▶ PROMPT:
Copy every line of text in the entries below word for word, but leave the pictures out.

<<<<

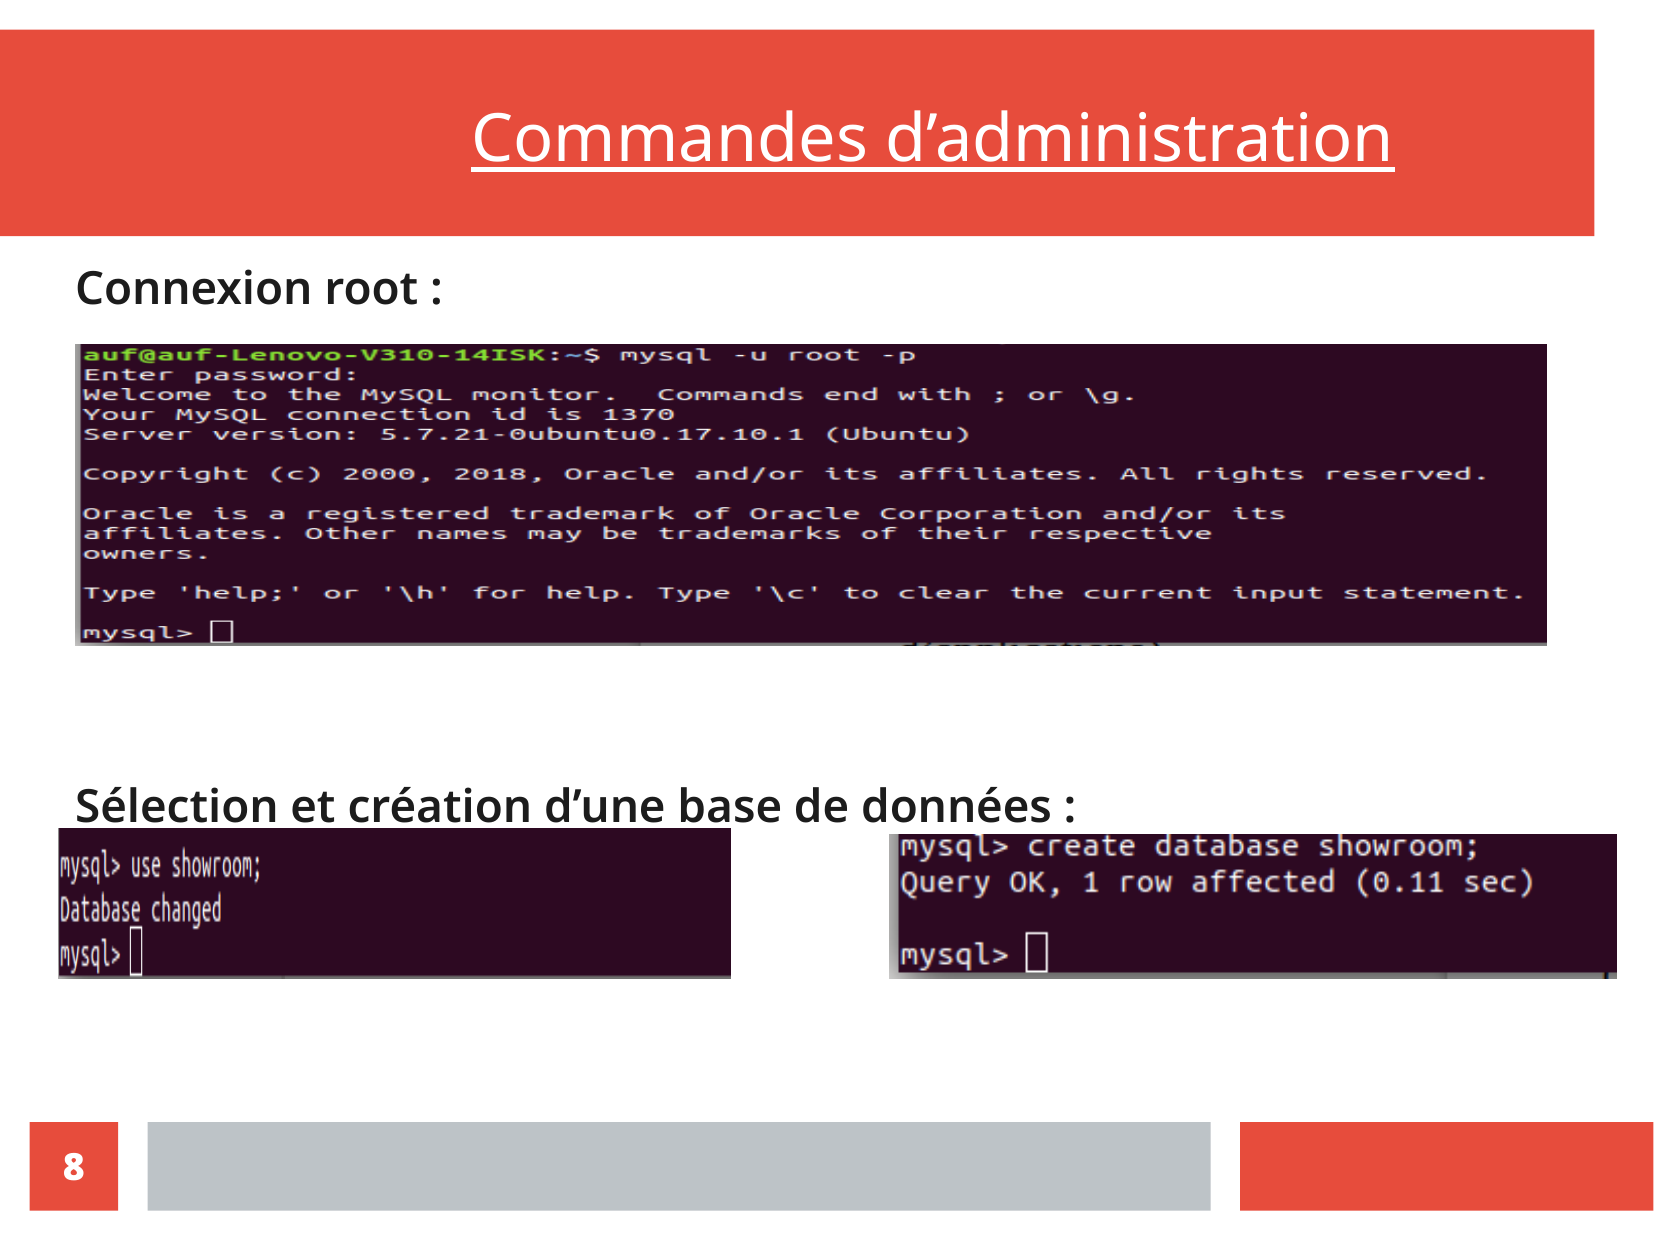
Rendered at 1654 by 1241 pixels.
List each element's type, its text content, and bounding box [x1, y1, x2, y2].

picture [889, 834, 1617, 980]
picture [75, 344, 1547, 646]
title Commandes d’administration [435, 0, 1432, 182]
list Connexion root : Sélection et création d’une base de données : [75, 255, 1582, 1108]
picture [58, 828, 731, 979]
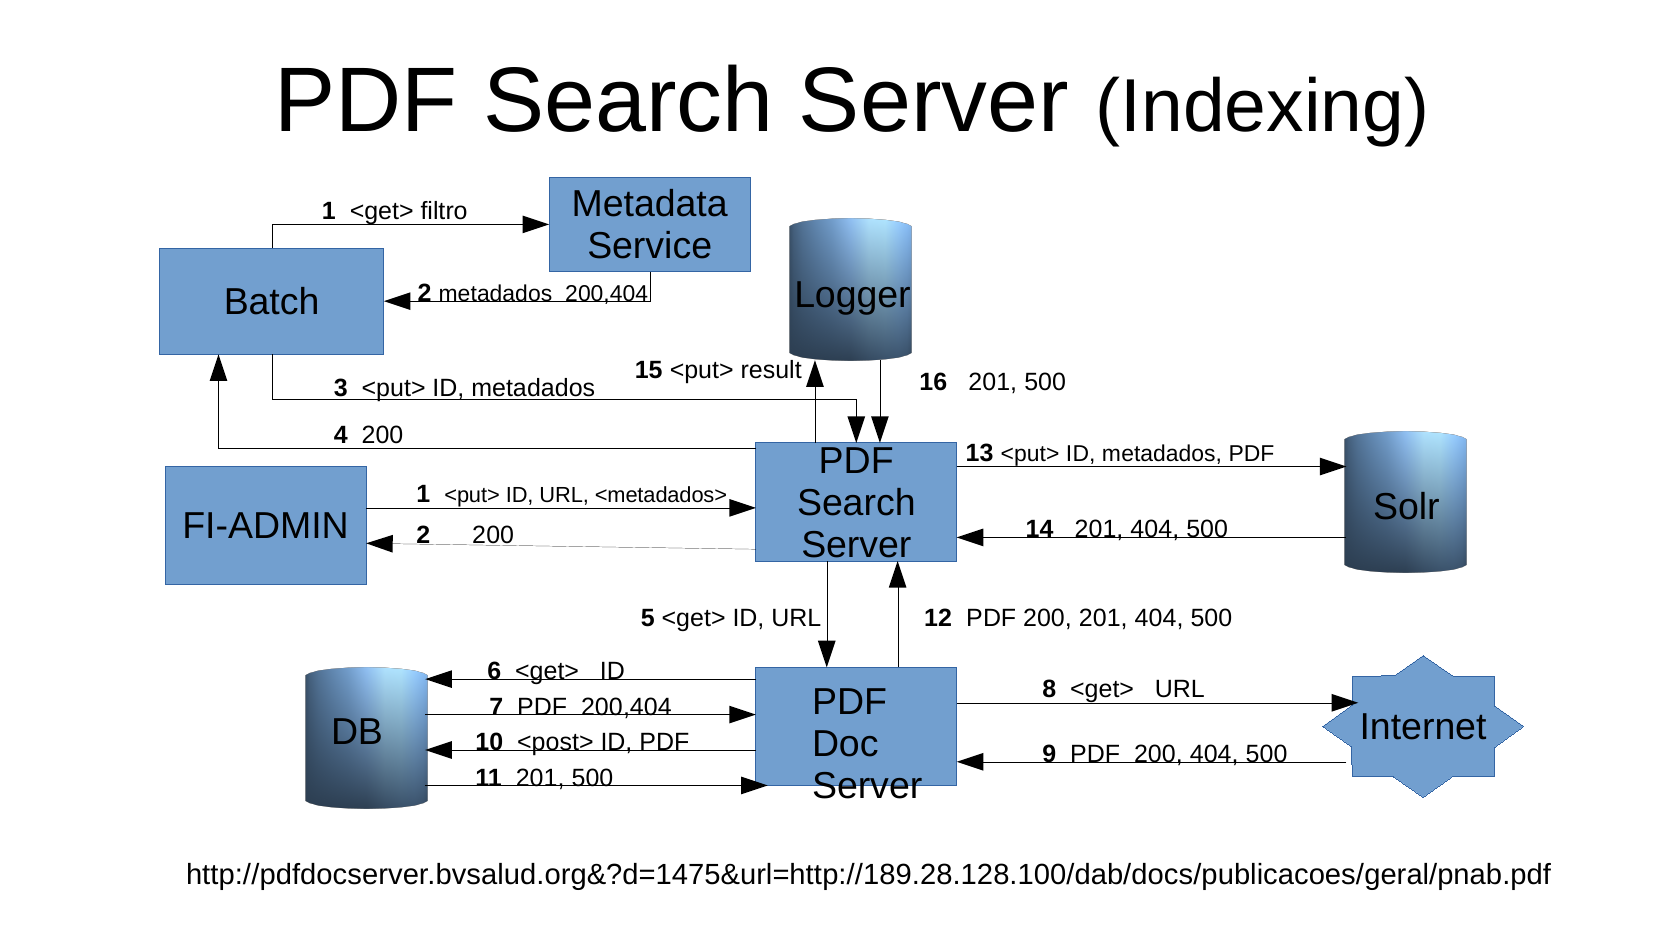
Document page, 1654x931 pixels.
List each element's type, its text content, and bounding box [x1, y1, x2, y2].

>>>>

▶ TASK OUTPUT:
Rendered at 1654 by 1241 pixels.
List each element's type, its text content, and bounding box [x1, y1, x2, y2].

picture [889, 834, 1617, 980]
picture [75, 344, 1547, 646]
title Commandes d’administration [435, 0, 1432, 182]
list Connexion root : Sélection et création d’une base de données : [75, 255, 1582, 1108]
picture [58, 828, 731, 979]
Document page, 1654x931 pixels.
List each element's type, its text content, and bounding box [x1, y1, x2, y2].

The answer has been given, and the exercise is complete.